══ Source data

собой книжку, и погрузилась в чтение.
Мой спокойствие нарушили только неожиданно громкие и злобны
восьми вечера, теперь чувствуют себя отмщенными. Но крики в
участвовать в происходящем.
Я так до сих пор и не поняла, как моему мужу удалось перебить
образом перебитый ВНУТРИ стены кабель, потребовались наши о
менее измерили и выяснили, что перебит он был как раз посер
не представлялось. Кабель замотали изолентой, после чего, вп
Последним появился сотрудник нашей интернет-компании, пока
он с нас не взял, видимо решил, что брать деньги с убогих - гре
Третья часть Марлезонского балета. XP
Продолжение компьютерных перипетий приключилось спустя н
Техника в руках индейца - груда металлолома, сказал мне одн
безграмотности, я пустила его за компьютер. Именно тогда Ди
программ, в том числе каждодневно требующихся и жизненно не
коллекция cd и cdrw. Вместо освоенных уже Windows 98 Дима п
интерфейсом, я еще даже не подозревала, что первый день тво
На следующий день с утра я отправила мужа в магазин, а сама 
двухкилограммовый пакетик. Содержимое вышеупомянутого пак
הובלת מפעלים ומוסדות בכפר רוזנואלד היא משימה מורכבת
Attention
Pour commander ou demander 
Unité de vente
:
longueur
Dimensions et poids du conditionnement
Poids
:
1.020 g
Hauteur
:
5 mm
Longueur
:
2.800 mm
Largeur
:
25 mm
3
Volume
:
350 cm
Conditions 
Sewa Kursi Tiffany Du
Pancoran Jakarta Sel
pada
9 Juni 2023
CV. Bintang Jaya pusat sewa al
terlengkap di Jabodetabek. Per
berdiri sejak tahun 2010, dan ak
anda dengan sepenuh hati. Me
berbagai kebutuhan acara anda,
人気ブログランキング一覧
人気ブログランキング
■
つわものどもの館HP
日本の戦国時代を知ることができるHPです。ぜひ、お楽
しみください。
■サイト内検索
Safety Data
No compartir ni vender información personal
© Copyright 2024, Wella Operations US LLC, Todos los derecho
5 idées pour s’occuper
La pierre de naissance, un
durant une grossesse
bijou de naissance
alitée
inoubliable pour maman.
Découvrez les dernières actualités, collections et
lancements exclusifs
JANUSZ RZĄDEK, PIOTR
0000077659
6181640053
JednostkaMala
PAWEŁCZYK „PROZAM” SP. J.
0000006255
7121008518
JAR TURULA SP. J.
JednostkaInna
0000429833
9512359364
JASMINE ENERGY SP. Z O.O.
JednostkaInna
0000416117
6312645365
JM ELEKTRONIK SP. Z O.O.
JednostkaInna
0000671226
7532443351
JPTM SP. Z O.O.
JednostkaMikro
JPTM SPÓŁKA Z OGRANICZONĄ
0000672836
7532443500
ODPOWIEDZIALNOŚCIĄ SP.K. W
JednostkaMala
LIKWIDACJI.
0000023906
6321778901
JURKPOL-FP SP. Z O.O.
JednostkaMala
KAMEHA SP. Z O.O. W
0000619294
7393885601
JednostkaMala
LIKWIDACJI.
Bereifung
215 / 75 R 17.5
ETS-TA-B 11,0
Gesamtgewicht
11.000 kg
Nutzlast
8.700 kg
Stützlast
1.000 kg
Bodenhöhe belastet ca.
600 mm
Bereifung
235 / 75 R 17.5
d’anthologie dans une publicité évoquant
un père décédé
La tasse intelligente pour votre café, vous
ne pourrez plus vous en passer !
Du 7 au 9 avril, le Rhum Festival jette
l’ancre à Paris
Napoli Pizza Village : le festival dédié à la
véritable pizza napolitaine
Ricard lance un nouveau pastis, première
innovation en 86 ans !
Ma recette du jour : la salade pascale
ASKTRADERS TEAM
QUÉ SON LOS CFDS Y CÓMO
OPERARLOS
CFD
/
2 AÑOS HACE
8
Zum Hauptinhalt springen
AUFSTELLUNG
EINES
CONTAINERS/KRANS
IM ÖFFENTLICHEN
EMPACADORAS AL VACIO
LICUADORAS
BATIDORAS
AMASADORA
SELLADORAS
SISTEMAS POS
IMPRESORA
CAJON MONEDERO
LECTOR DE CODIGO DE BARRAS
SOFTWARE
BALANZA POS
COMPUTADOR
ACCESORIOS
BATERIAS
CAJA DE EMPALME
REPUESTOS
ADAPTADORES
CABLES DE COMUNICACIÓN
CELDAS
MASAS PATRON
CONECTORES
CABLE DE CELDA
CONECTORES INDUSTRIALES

════

Exercise ->
Restate the data verbatim through the "На следующий день" line.

Response ->
собой книжку, и погрузилась в чтение.
Мой спокойствие нарушили только неожиданно громкие и злобны
восьми вечера, теперь чувствуют себя отмщенными. Но крики в
участвовать в происходящем.
Я так до сих пор и не поняла, как моему мужу удалось перебить
образом перебитый ВНУТРИ стены кабель, потребовались наши о
менее измерили и выяснили, что перебит он был как раз посер
не представлялось. Кабель замотали изолентой, после чего, вп
Последним появился сотрудник нашей интернет-компании, пока
он с нас не взял, видимо решил, что брать деньги с убогих - гре
Третья часть Марлезонского балета. XP
Продолжение компьютерных перипетий приключилось спустя н
Техника в руках индейца - груда металлолома, сказал мне одн
безграмотности, я пустила его за компьютер. Именно тогда Ди
программ, в том числе каждодневно требующихся и жизненно не
коллекция cd и cdrw. Вместо освоенных уже Windows 98 Дима п
интерфейсом, я еще даже не подозревала, что первый день тво
На следующий день с утра я отправила мужа в магазин, а сама 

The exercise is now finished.